REQUIREMENT
Every line of the material must appear in the answer exactly as it does here.

INPUT FOR THIS TASK
--------------------------------
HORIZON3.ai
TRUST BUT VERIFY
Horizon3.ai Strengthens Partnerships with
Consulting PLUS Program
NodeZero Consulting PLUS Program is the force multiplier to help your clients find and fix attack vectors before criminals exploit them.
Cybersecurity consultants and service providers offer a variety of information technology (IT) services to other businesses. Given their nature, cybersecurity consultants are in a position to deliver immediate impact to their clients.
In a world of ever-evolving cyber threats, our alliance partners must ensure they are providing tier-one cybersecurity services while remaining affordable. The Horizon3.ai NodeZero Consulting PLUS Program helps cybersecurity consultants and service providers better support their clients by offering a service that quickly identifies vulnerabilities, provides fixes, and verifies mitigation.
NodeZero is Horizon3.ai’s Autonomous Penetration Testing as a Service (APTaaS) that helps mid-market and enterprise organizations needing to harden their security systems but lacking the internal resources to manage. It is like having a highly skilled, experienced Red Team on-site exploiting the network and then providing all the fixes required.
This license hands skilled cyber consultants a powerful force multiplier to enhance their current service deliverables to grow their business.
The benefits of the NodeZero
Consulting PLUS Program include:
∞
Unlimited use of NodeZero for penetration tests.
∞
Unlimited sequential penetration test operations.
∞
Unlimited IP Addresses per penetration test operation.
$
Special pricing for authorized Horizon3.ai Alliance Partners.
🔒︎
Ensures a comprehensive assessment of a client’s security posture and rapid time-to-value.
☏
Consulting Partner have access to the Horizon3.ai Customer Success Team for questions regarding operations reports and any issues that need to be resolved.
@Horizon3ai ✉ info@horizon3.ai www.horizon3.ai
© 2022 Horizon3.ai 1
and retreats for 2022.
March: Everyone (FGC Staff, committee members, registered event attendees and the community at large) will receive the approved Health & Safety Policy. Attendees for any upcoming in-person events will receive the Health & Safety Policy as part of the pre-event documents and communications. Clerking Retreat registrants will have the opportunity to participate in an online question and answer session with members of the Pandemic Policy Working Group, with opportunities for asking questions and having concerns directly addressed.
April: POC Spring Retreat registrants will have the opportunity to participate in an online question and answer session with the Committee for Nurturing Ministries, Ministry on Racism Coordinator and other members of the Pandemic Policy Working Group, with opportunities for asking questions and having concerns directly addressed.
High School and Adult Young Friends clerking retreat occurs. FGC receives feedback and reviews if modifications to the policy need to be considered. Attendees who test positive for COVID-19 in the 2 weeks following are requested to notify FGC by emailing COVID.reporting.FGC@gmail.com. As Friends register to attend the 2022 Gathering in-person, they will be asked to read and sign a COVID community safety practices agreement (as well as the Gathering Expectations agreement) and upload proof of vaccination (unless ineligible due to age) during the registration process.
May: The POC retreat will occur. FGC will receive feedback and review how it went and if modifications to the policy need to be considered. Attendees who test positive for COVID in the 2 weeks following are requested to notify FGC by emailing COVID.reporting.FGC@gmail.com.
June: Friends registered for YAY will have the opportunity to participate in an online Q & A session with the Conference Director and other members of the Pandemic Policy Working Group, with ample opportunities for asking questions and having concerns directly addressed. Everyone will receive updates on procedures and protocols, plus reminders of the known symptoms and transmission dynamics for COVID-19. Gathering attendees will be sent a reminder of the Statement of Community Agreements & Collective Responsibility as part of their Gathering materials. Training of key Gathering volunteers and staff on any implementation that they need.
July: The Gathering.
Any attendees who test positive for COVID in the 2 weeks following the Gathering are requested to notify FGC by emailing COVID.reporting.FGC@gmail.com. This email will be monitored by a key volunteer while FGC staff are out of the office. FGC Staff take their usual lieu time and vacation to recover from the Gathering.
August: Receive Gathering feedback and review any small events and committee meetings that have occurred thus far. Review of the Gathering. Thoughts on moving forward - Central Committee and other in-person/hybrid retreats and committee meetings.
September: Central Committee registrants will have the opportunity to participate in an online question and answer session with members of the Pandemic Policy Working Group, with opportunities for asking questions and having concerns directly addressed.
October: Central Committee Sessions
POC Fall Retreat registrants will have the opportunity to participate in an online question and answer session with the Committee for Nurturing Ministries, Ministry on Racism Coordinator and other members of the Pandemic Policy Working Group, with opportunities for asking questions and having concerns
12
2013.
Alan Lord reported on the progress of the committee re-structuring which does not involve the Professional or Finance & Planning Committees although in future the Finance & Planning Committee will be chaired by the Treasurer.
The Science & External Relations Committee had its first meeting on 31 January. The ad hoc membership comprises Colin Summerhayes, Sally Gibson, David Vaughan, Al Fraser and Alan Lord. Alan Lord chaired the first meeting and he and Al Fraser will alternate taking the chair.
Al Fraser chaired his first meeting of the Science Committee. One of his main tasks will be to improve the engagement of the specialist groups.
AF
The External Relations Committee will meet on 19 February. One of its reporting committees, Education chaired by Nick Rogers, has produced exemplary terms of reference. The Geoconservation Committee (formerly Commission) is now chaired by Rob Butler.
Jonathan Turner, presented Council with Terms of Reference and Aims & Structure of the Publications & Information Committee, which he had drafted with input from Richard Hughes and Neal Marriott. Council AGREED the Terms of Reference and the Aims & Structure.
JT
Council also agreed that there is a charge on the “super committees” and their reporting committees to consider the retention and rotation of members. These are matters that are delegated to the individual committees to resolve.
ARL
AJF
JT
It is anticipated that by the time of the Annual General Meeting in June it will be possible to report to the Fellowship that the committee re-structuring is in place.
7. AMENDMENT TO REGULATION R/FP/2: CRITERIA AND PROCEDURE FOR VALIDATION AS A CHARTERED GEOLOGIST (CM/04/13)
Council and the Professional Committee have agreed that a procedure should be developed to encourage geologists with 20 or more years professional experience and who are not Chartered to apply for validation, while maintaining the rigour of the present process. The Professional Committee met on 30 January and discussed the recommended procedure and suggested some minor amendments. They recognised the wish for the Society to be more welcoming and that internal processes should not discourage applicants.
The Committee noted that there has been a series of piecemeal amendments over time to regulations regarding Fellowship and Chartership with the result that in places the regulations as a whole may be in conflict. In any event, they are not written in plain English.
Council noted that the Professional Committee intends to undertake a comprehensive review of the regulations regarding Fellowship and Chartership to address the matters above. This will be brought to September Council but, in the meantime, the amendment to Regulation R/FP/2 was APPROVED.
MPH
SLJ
--------------------------------
ANSWER TO THIS PROBLEM
HORIZON3.ai
TRUST BUT VERIFY
Horizon3.ai Strengthens Partnerships with
Consulting PLUS Program
NodeZero Consulting PLUS Program is the force multiplier to help your clients find and fix attack vectors before criminals exploit them.
Cybersecurity consultants and service providers offer a variety of information technology (IT) services to other businesses. Given their nature, cybersecurity consultants are in a position to deliver immediate impact to their clients.
In a world of ever-evolving cyber threats, our alliance partners must ensure they are providing tier-one cybersecurity services while remaining affordable. The Horizon3.ai NodeZero Consulting PLUS Program helps cybersecurity consultants and service providers better support their clients by offering a service that quickly identifies vulnerabilities, provides fixes, and verifies mitigation.
NodeZero is Horizon3.ai’s Autonomous Penetration Testing as a Service (APTaaS) that helps mid-market and enterprise organizations needing to harden their security systems but lacking the internal resources to manage. It is like having a highly skilled, experienced Red Team on-site exploiting the network and then providing all the fixes required.
This license hands skilled cyber consultants a powerful force multiplier to enhance their current service deliverables to grow their business.
The benefits of the NodeZero
Consulting PLUS Program include:
∞
Unlimited use of NodeZero for penetration tests.
∞
Unlimited sequential penetration test operations.
∞
Unlimited IP Addresses per penetration test operation.
$
Special pricing for authorized Horizon3.ai Alliance Partners.
🔒︎
Ensures a comprehensive assessment of a client’s security posture and rapid time-to-value.
☏
Consulting Partner have access to the Horizon3.ai Customer Success Team for questions regarding operations reports and any issues that need to be resolved.
@Horizon3ai ✉ info@horizon3.ai www.horizon3.ai
© 2022 Horizon3.ai 1
and retreats for 2022.
March: Everyone (FGC Staff, committee members, registered event attendees and the community at large) will receive the approved Health & Safety Policy. Attendees for any upcoming in-person events will receive the Health & Safety Policy as part of the pre-event documents and communications. Clerking Retreat registrants will have the opportunity to participate in an online question and answer session with members of the Pandemic Policy Working Group, with opportunities for asking questions and having concerns directly addressed.
April: POC Spring Retreat registrants will have the opportunity to participate in an online question and answer session with the Committee for Nurturing Ministries, Ministry on Racism Coordinator and other members of the Pandemic Policy Working Group, with opportunities for asking questions and having concerns directly addressed.
High School and Adult Young Friends clerking retreat occurs. FGC receives feedback and reviews if modifications to the policy need to be considered. Attendees who test positive for COVID-19 in the 2 weeks following are requested to notify FGC by emailing COVID.reporting.FGC@gmail.com. As Friends register to attend the 2022 Gathering in-person, they will be asked to read and sign a COVID community safety practices agreement (as well as the Gathering Expectations agreement) and upload proof of vaccination (unless ineligible due to age) during the registration process.
May: The POC retreat will occur. FGC will receive feedback and review how it went and if modifications to the policy need to be considered. Attendees who test positive for COVID in the 2 weeks following are requested to notify FGC by emailing COVID.reporting.FGC@gmail.com.
June: Friends registered for YAY will have the opportunity to participate in an online Q & A session with the Conference Director and other members of the Pandemic Policy Working Group, with ample opportunities for asking questions and having concerns directly addressed. Everyone will receive updates on procedures and protocols, plus reminders of the known symptoms and transmission dynamics for COVID-19. Gathering attendees will be sent a reminder of the Statement of Community Agreements & Collective Responsibility as part of their Gathering materials. Training of key Gathering volunteers and staff on any implementation that they need.
July: The Gathering.
Any attendees who test positive for COVID in the 2 weeks following the Gathering are requested to notify FGC by emailing COVID.reporting.FGC@gmail.com. This email will be monitored by a key volunteer while FGC staff are out of the office. FGC Staff take their usual lieu time and vacation to recover from the Gathering.
August: Receive Gathering feedback and review any small events and committee meetings that have occurred thus far. Review of the Gathering. Thoughts on moving forward - Central Committee and other in-person/hybrid retreats and committee meetings.
September: Central Committee registrants will have the opportunity to participate in an online question and answer session with members of the Pandemic Policy Working Group, with opportunities for asking questions and having concerns directly addressed.
October: Central Committee Sessions
POC Fall Retreat registrants will have the opportunity to participate in an online question and answer session with the Committee for Nurturing Ministries, Ministry on Racism Coordinator and other members of the Pandemic Policy Working Group, with opportunities for asking questions and having concerns
12
2013.
Alan Lord reported on the progress of the committee re-structuring which does not involve the Professional or Finance & Planning Committees although in future the Finance & Planning Committee will be chaired by the Treasurer.
The Science & External Relations Committee had its first meeting on 31 January. The ad hoc membership comprises Colin Summerhayes, Sally Gibson, David Vaughan, Al Fraser and Alan Lord. Alan Lord chaired the first meeting and he and Al Fraser will alternate taking the chair.
Al Fraser chaired his first meeting of the Science Committee. One of his main tasks will be to improve the engagement of the specialist groups.
AF
The External Relations Committee will meet on 19 February. One of its reporting committees, Education chaired by Nick Rogers, has produced exemplary terms of reference. The Geoconservation Committee (formerly Commission) is now chaired by Rob Butler.
Jonathan Turner, presented Council with Terms of Reference and Aims & Structure of the Publications & Information Committee, which he had drafted with input from Richard Hughes and Neal Marriott. Council AGREED the Terms of Reference and the Aims & Structure.
JT
Council also agreed that there is a charge on the “super committees” and their reporting committees to consider the retention and rotation of members. These are matters that are delegated to the individual committees to resolve.
ARL
AJF
JT
It is anticipated that by the time of the Annual General Meeting in June it will be possible to report to the Fellowship that the committee re-structuring is in place.
7. AMENDMENT TO REGULATION R/FP/2: CRITERIA AND PROCEDURE FOR VALIDATION AS A CHARTERED GEOLOGIST (CM/04/13)
Council and the Professional Committee have agreed that a procedure should be developed to encourage geologists with 20 or more years professional experience and who are not Chartered to apply for validation, while maintaining the rigour of the present process. The Professional Committee met on 30 January and discussed the recommended procedure and suggested some minor amendments. They recognised the wish for the Society to be more welcoming and that internal processes should not discourage applicants.
The Committee noted that there has been a series of piecemeal amendments over time to regulations regarding Fellowship and Chartership with the result that in places the regulations as a whole may be in conflict. In any event, they are not written in plain English.
Council noted that the Professional Committee intends to undertake a comprehensive review of the regulations regarding Fellowship and Chartership to address the matters above. This will be brought to September Council but, in the meantime, the amendment to Regulation R/FP/2 was APPROVED.
MPH
SLJ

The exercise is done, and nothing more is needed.